Il est fort probable que Dômu -récemment reédité par Les Humanoïdes Associés- ne s’affranchisse jamais complètement de sa réputation de brouillon pré-Akira. Les véritables auteurs ne font que reproduire perpétuellement une seul et même oeuvre et Otomo n’échappe pas à la règle même s’il s’est finalement assez peu exprimé en tant que mangaka. Son Dômu sonne donc comme une répétition en terrain restreint de son futur chef-d’oeuvre apocalyptique, en exploitant, sur un mode mineur, la même fascination de son auteur pour les pouvoirs para-normaux et le chaos urbain d’Akira. Exit par contre le trauma post-nucléaire, la parano génétique et les affres de l’adolescence : Dômu se place plutôt sur le terrain du thriller fantastique. Un vieillard sénile décime son voisinage en toute impunité grâce à ses forces psychiques, plongeant la police dans un profond désarroi, jusqu’à l’arrivée fortuite d’une petite fille possédant les mêmes pouvoirs. Les deux « surhumains » vont inévitablement finir par s’affronter, plongeant le quartier dans un chaos indescriptible.

Moins épique qu’Akira, mais plus concentré, Dômu ne parvient évidemment jamais à développer des personnages aussi profonds et charismatiques que Kei, Kaneda et Tetsuo. Le dessin d’Otomo est encore malhabile mais son sens de la mise en scène, basé sur une science des travellings et une utilisation judicieuse des ellipses, atteint déjà son apogée. Dômu brille donc comme un petit joyau fantastique noir, évacuant les questionnements métaphysiques d’Akira au profit d’une certaine poésie suburbaine qui tranche avec la fascination destructrice de son auteur pour les mégalopoles futuristes. Ici, rien n’est expliqué, ni l’origine des supers-pouvoirs des deux protagonistes, ni les motivations criminelles, manifestement gratuites, du vieux Chô-san.
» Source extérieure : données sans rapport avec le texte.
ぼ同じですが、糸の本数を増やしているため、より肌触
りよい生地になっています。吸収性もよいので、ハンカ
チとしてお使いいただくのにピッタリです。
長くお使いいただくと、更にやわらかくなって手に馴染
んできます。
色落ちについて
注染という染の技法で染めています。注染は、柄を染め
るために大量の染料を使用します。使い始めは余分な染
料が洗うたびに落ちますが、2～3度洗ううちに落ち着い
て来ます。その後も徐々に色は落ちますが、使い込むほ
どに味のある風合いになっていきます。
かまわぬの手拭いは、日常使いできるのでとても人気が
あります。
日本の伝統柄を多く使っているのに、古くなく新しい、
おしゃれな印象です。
Préférant les anecdotiques farces létales aux délires nietzschéens de Tetsuo, Chô-san reste un personnage emblématique d’Otomo, déshumanisé jusqu’au moment où il prendra conscience de sa nature mortelle. C’est d’ailleurs l’unique point commun qu’on puisse lui trouver avec Tetsuo, lui aussi détestable, puis bouleversant lorsqu’il se sent envahir par les prémices de l’agonie, rendu pitoyable par une peur presqu’enfantine du néant qui s’apprête à l’absorber. La mise à mort du vieil assassin par la petite fille vengeresse est, à ce titre, une des scènes les plus marquantes et cruelles de ce manga, injustement maintenu à l’ombre et vampirisée par l’encombrant Akira, saga futuriste géniale mais par trop ultime pour soutenir une quelconque comparaison avec ce qui l’a précédée.